# c in equilibrium distribution function (units conversion question)

Hello All,

I’ve read the article in choosing the units in lattice Boltzmann simulations by Jonas Latt but there’s something still bugging me: According to the article, dt should be chosen to fullfill : dt ~ dx² . The lattice speed would then be c = dx/dt = 1/dx .

Now in other works e.g. Master thesis Goetz, the lattice speed is often chosen to be c=1 so it wouldn’t appear in the equilibrium distribution function
feq = warho(1 + 3eau/c² + 9/2*(ea*u)²/c^4 - 3/2 * u²/c²).

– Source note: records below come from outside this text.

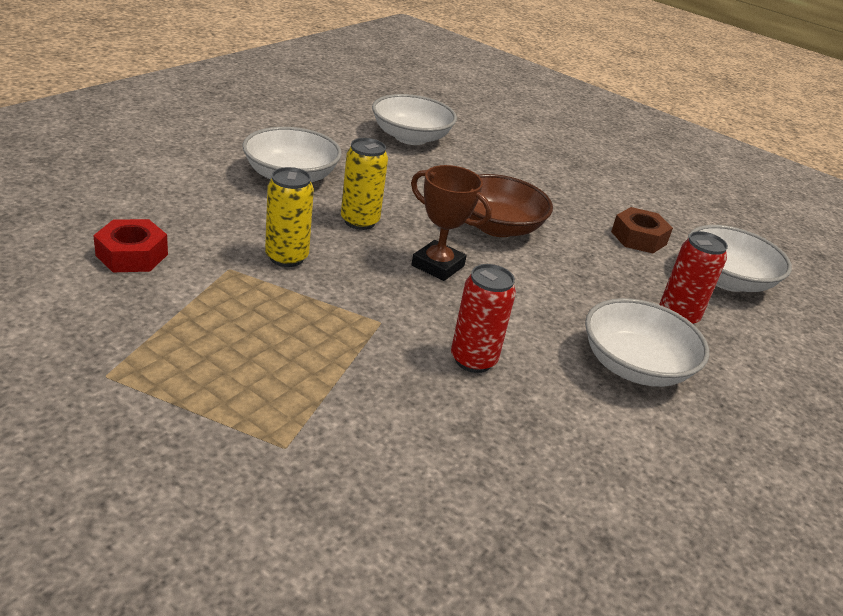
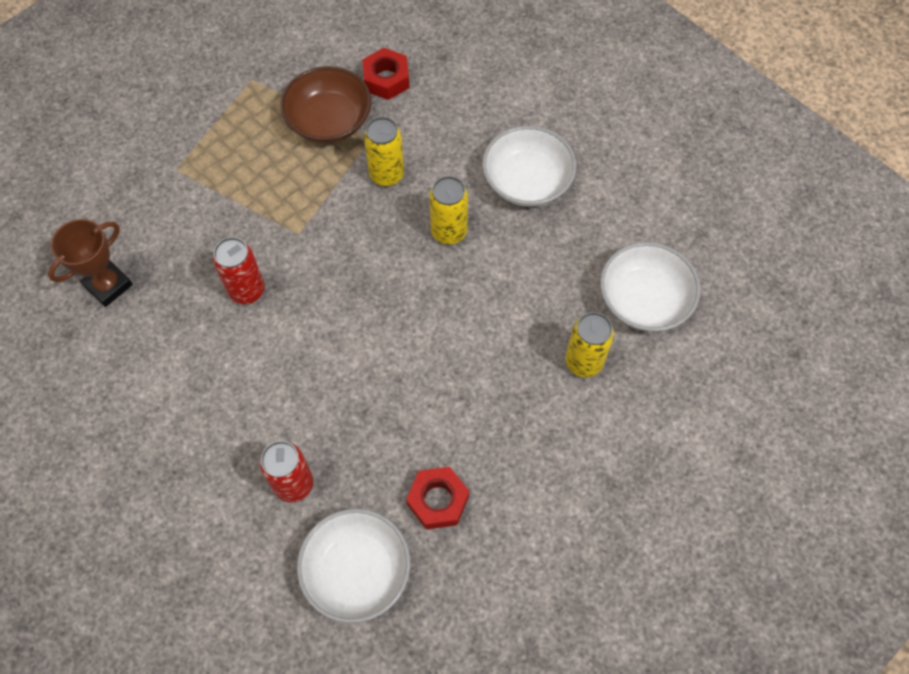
camera: 105 degrees right, 30 degrees up
brown trophy [411,165,492,281] -> brown trophy moved to [48,219,133,307]
brown bowl [469,174,553,237] -> brown bowl moved to [280,66,372,143]
white bowl [585,298,709,387] -> none
brown nut [611,207,673,253] -> red nut [406,467,469,530]
none -> yellow can [565,312,614,377]

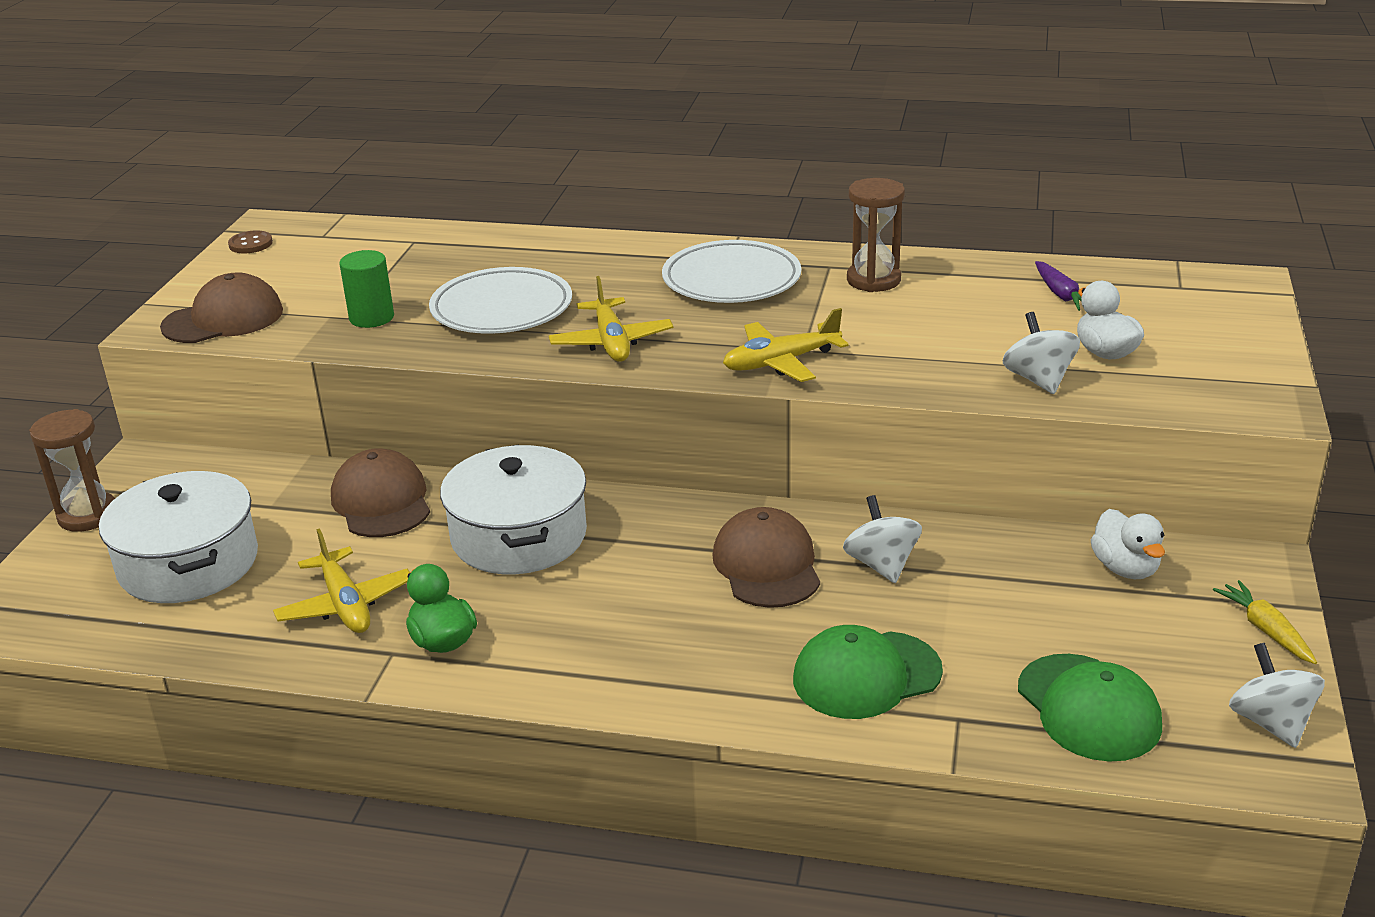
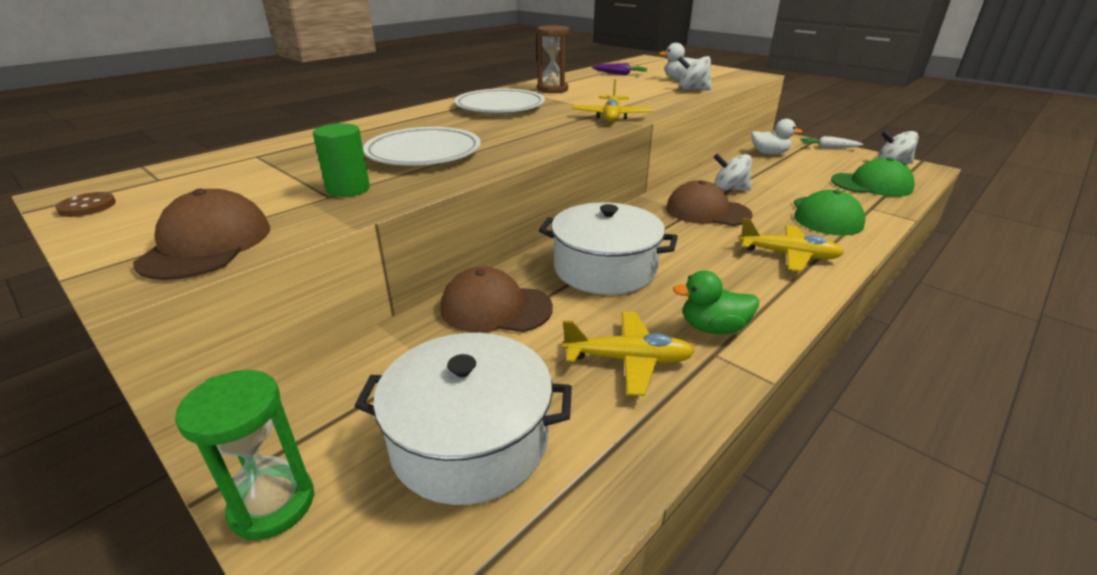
camera: 60 degrees left, 0 degrees up
brown hourglass [29,409,115,532] -> green hourglass [175,370,314,540]
yellow plane [549,276,673,362] -> yellow plane moved to [738,218,844,272]
yellow carrot [1213,580,1317,664] -> white carrot [800,136,863,148]

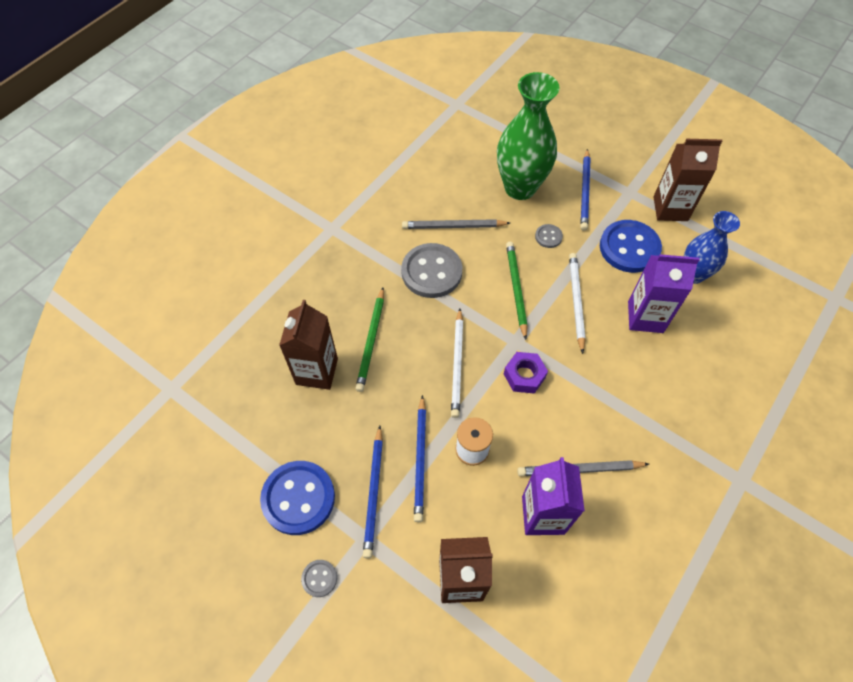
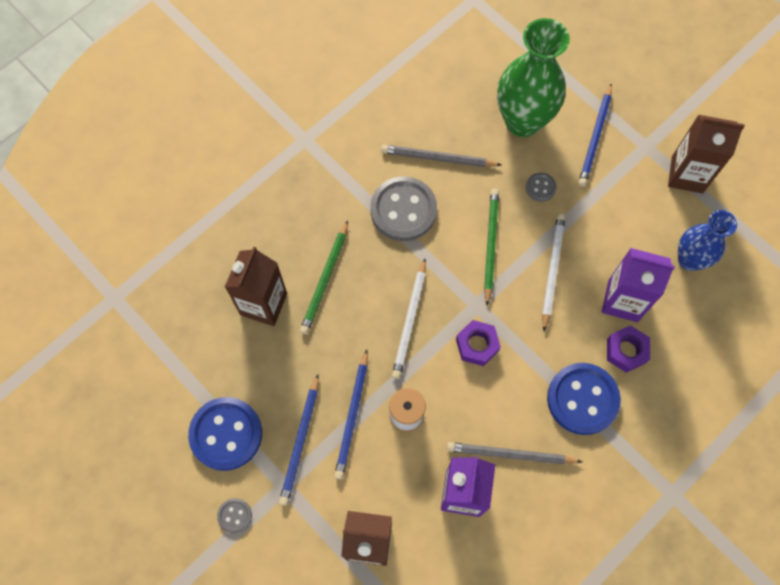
camera: 10 degrees right, 10 degrees up
blue button [600,220,662,273] -> blue button moved to [547,363,621,435]
none -> purple nut [607,325,650,373]

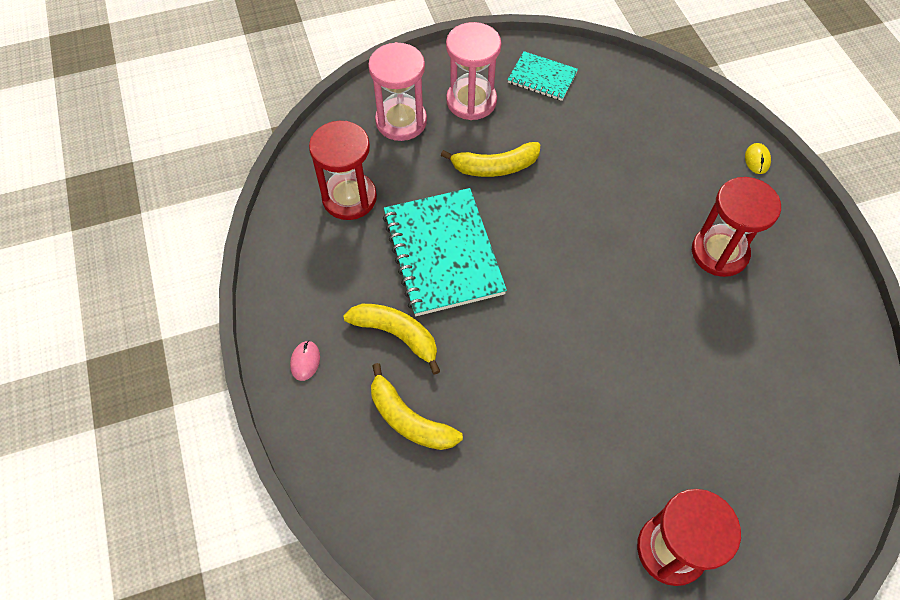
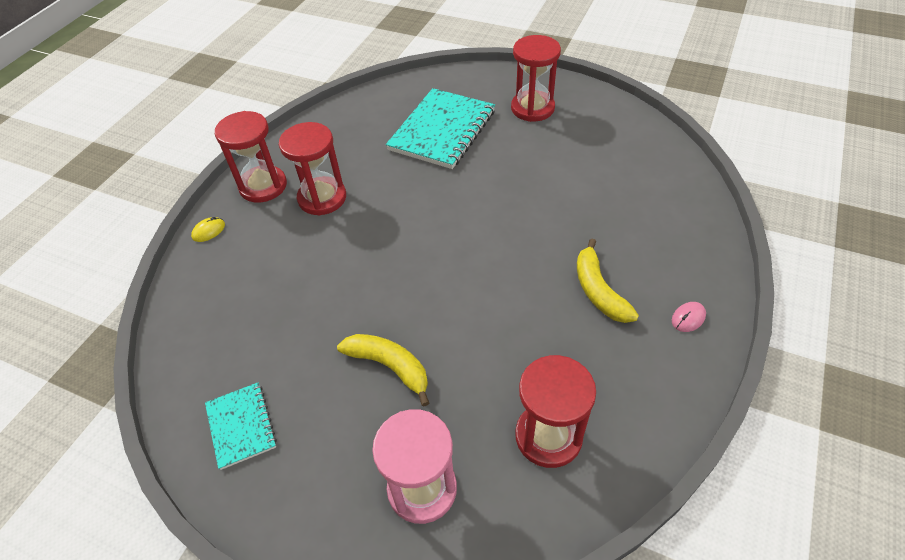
camera: 135 degrees left, 10 degrees down
yellow banana [371,363,463,450] -> none
turquoise notebook [383,188,507,316] -> turquoise notebook moved to [386,88,495,169]
pink hourglass [446,22,501,120] -> none
none -> red hourglass [215,111,287,203]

My question then would be, if we chose dt ~ dx² so that c is not 1, do we still have to incorporate the c in feq ?

Best regards,

Habib

In lieu of someone better qualified to answer your question I’d say yes, you have to. First, I didn’t find the c=1 trick in the masters thesis at first glance. However, such things are often used in physics just because it is possible (You can also define units such that all the fundamental constants - hbar and so on - become unity). However, a result such obtained would still have to be retransformed to be useful. Second, even if you want to use this trick, it doesn’t mean you cannot follow \delta x^2~\delta t. You have to proportionality factors to play with - \delta t/t_p and \delta x/x_p. Hence, if you choose \delta x to get c to unity, this just means you have to scale \delta t accordingly to keep the Mach error at bay. But, for all practical reasons, - screw c=1. Just calculate it and choose your units according to the physics of your system…

As I said, all my humble opinion only, those better informed please feel free to correct me.